Where Big Data analytics systems are used and how to implement them

Let us note the areas of activity with the highest demand for data analytics, both descriptive and prescriptive:

  • Medicine – making a diagnosis based on disease symptoms, identifying factors that provoke disease, determining the propensity to become ill in the future, forming recommendations and prescribing drugs to treat and prevent illnesses.
  • Advertising and marketing – determining the effectiveness of promotional campaigns, identifying the most effective channels and forms of presenting information (personalized targeting), building referral systems, creating demand based on user interests and his behavior in the network, predicting and preventing customer churn (Churn Rate), and optimizing pricing.
  • Insurance and crediting – determining the exact amount of compensation or credit, scoring the client. For example, it is already implemented in a joint project between banks and Yandex, when banks evaluate the solvency of a potential borrower based on the history of his requests in the search engine.
  • Industry – identifying key factors that affect product quality and the performance of production processes, predicting equipment failures, scheduling preventive inspections and equipment repairs, forecasting product demand, optimizing production capacity utilization and warning of future emergencies.
  • Finance and security – detection and prevention of fraudulent operations (anti-fraud systems), detection of malicious programs and data leakage cases.
  • Human resource management (HR) – identifying key factors that influence employee competencies, creating a professional competency model, forecasting layoffs, preventing professional burnout and workplace conflicts.

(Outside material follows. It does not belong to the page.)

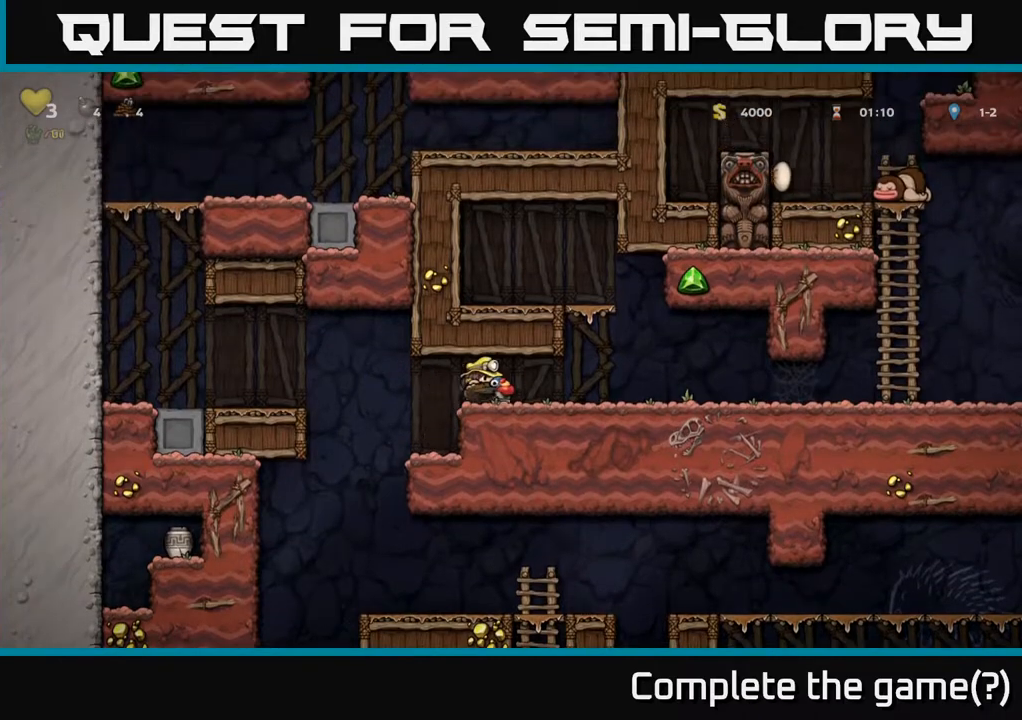
{"buttons": ["DPAD_RIGHT"], "left_stick": "center", "right_stick": "center", "events": []}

Implementation of analytical Big Data systems is a complex step-by-step project that is often performed as part of business digitalization. Predictive analytics is at the top of the pyramid and relies on the previous levels: predictive, diagnostic, and descriptive. Therefore, in order to form optimal management decisions based on data, it is necessary, first of all, to accumulate a relevant amount of this information, sufficient to correctly train Machine Learning algorithms. Some analytical tasks are solved with the help of modern BI-tools, such as commercial platforms like Oracle Data Mining, SAP BusinessObjects Predictive Analysis, SAP Predictive Maintenance and Service, IBM Predictive Insights or open-source solutions (KNIME, Orange, RapidMiner). In practice, many enterprises that have embarked on the path of digital transformation, create their own systems of big data analytics. They use a variety of Big Data technologies, for example, Apache Hadoop – for storing information (in HDFS or HBase), Kafka – for collecting data from various sources, and Spark or Storm – for fast analytical processing of streaming information. In particular, this is how the recommendation system of the streaming service Spotify is implemented, which we described here. Thus, the organization of predictive and, even more so, prescriptive data analytics is one of the key challenges of digitalization of business.